Starting with the line that contains "### 2. Verify", reproduce each line through the end of the entries exactly as written.

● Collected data
== == ==
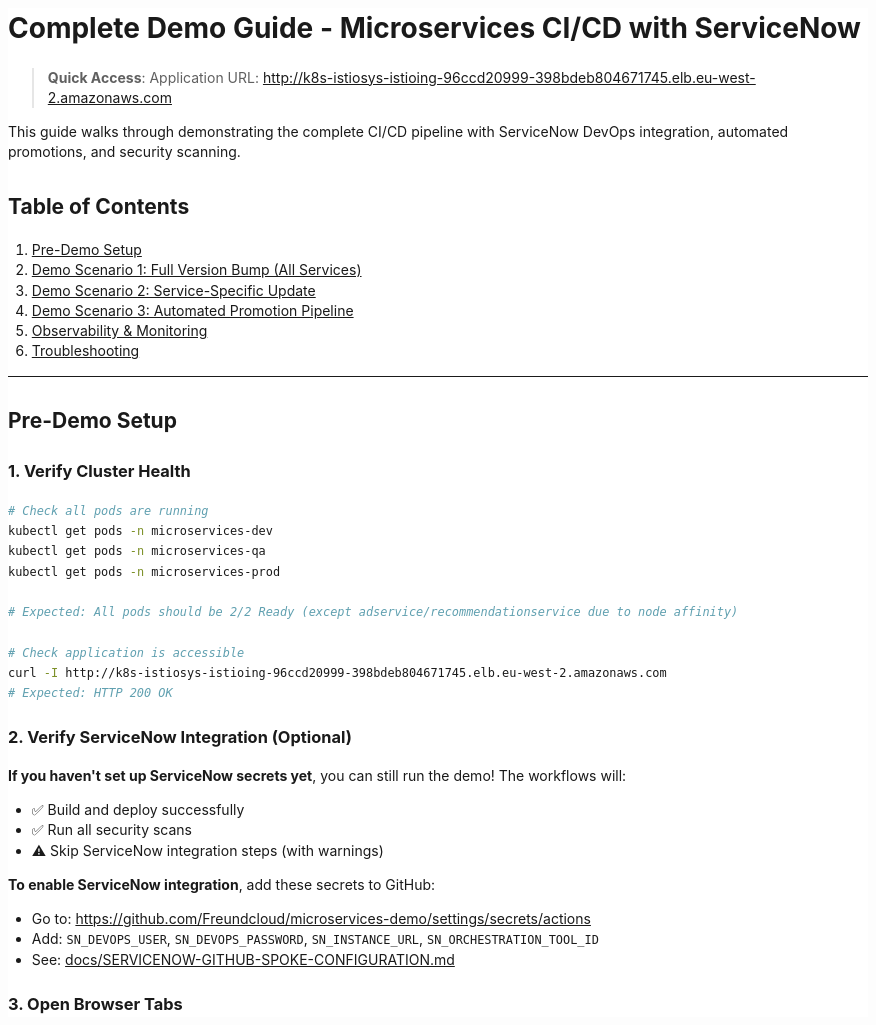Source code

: # Complete Demo Guide - Microservices CI/CD with ServiceNow

> **Quick Access**: Application URL: http://k8s-istiosys-istioing-96ccd20999-398bdeb804671745.elb.eu-west-2.amazonaws.com

This guide walks through demonstrating the complete CI/CD pipeline with ServiceNow DevOps integration, automated promotions, and security scanning.

## Table of Contents

1. [Pre-Demo Setup](#pre-demo-setup)
2. [Demo Scenario 1: Full Version Bump (All Services)](#demo-scenario-1-full-version-bump-all-services)
3. [Demo Scenario 2: Service-Specific Update](#demo-scenario-2-service-specific-update)
4. [Demo Scenario 3: Automated Promotion Pipeline](#demo-scenario-3-automated-promotion-pipeline)
5. [Observability & Monitoring](#observability--monitoring)
6. [Troubleshooting](#troubleshooting)

---

## Pre-Demo Setup

### 1. Verify Cluster Health

```bash
# Check all pods are running
kubectl get pods -n microservices-dev
kubectl get pods -n microservices-qa
kubectl get pods -n microservices-prod

# Expected: All pods should be 2/2 Ready (except adservice/recommendationservice due to node affinity)

# Check application is accessible
curl -I http://k8s-istiosys-istioing-96ccd20999-398bdeb804671745.elb.eu-west-2.amazonaws.com
# Expected: HTTP 200 OK
```

### 2. Verify ServiceNow Integration (Optional)

**If you haven't set up ServiceNow secrets yet**, you can still run the demo! The workflows will:
- ✅ Build and deploy successfully
- ✅ Run all security scans
- ⚠️ Skip ServiceNow integration steps (with warnings)

**To enable ServiceNow integration**, add these secrets to GitHub:
- Go to: https://github.com/Freundcloud/microservices-demo/settings/secrets/actions
- Add: `SN_DEVOPS_USER`, `SN_DEVOPS_PASSWORD`, `SN_INSTANCE_URL`, `SN_ORCHESTRATION_TOOL_ID`
- See: [docs/SERVICENOW-GITHUB-SPOKE-CONFIGURATION.md](SERVICENOW-GITHUB-SPOKE-CONFIGURATION.md)

### 3. Open Browser Tabs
== == ==
● COMPLETED EXERCISE
### 2. Verify ServiceNow Integration (Optional)

**If you haven't set up ServiceNow secrets yet**, you can still run the demo! The workflows will:
- ✅ Build and deploy successfully
- ✅ Run all security scans
- ⚠️ Skip ServiceNow integration steps (with warnings)

**To enable ServiceNow integration**, add these secrets to GitHub:
- Go to: https://github.com/Freundcloud/microservices-demo/settings/secrets/actions
- Add: `SN_DEVOPS_USER`, `SN_DEVOPS_PASSWORD`, `SN_INSTANCE_URL`, `SN_ORCHESTRATION_TOOL_ID`
- See: [docs/SERVICENOW-GITHUB-SPOKE-CONFIGURATION.md](SERVICENOW-GITHUB-SPOKE-CONFIGURATION.md)

### 3. Open Browser Tabs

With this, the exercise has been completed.